We’ve all been to that beautiful wedding that cost a fortune, where the décor is perfectly done, the food spectacular, the wedding party beautifully coifed and the party goes all night. We sigh at the end, remarking how fun and festive it was. We kiss the bride and groom goodbye and wish them well. Then we reflect on our own wedding day and remember how stressful it was. How many brides have said, “I just can’t wait until this is over!” And we remark on how much planning and effort it took just for one magical day. There are books, magazines, websites and wedding planners we can employ to craft the perfect day…and then it is over (and the marriage begins).
Yes, weddings are beautiful and fun but they only last one day. After that day, the real work of marriage begins. Yet, how much planning do we actually commit to “til death do us part.” I would argue, other than a pre-canna or premarital class, there is very little. Is it just me, or does society put more focus on the actual ceremony and party than what it takes to make a marriage last?
Don’t get me wrong. I enjoy a beautiful wedding as much as anyone. I love getting dressed up, eating a nice meal with drinking and dancing to follow. It’s fun to comment on the colors and the dress styles and ooh and ahh over the cute couple, commenting on how in love they seem. What makes me sad is that most couples don’t realize that real life will pop their blissful bubble. When that happens, the couple start to question their love for each other.
It is normal to argue about petty things like who has to take out the garbage, who has to walk the dog and how is the toothpaste tube going to be squeezed. Petty spats may build into arguments over finances, in-laws, sex, where to spend the holidays and how to discipline the kids. Again, to be expected. If more time was spent on the actually ceremony rather than on how to navigate these inevitable, normal challenges of a relationship, the couple may not know this was to be expected. They conclude, incorrectly, that the marriage is not working. Therefore, conflicts don’t get resolved, resentment grows, emotional distance follows and ultimately the marriage ends. (Heavy sigh)…

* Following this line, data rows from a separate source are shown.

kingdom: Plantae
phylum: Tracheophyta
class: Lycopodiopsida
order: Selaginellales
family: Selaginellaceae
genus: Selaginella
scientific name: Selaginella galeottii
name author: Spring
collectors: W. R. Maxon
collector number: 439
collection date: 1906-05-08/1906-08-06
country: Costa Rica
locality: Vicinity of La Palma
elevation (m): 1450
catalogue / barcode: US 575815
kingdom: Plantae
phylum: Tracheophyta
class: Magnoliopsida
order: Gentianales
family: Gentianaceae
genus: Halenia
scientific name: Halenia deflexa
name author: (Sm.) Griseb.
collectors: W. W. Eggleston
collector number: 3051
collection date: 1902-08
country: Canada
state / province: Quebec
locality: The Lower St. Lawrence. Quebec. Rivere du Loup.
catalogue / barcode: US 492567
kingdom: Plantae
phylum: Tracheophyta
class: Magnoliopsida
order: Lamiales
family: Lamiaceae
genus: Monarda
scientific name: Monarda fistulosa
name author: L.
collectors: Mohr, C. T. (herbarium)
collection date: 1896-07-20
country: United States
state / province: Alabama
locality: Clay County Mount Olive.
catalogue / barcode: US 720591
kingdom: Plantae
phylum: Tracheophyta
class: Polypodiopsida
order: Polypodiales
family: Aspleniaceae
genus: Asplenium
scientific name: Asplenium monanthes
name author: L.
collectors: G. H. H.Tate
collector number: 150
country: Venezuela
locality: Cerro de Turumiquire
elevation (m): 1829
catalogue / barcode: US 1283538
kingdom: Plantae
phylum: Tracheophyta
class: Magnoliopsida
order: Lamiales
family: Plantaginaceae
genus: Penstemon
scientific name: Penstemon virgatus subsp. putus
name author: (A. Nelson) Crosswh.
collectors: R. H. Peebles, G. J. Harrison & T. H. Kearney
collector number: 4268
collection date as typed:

The good news is that even if couples did not know this before the marriage, it is not too late to learn it! I firmly believe if couples work on their communication skills and understand the normal ups and downs of relationships, they can have that “happily ever after.” It just takes time, commitment, effort and patience. Ask any couple that has been married for any length of time. They will tell you that the lust and in love feeling does change; it has to change. If it didn’t, no couple would ever get out of bed and nothing would ever get done!
Life comes with responsibilities and expectations that we must attend to. That is the reality of life. However, marriage, having our partner, makes this journey a bit easier. But, just as life changes, so do we and so does our partner. The key is to learn to work through these changes. Sometimes this requires good communication (and listening). Sometimes this requires gritting our teeth and reminding ourselves of the vows we took during those times when we don’t like our partner. Yes, it’s true, most couples go through these times! No human can expect to be perfect. Living together reveals all of our flaws Remember growing up with siblings whom we loved and hated at times? The same is true with our partner. We can continue to love someone even during those times we don’t particularly like them. The key is to keep trying and to ride out the not so fun times. Doing so makes the fun times that much sweeter!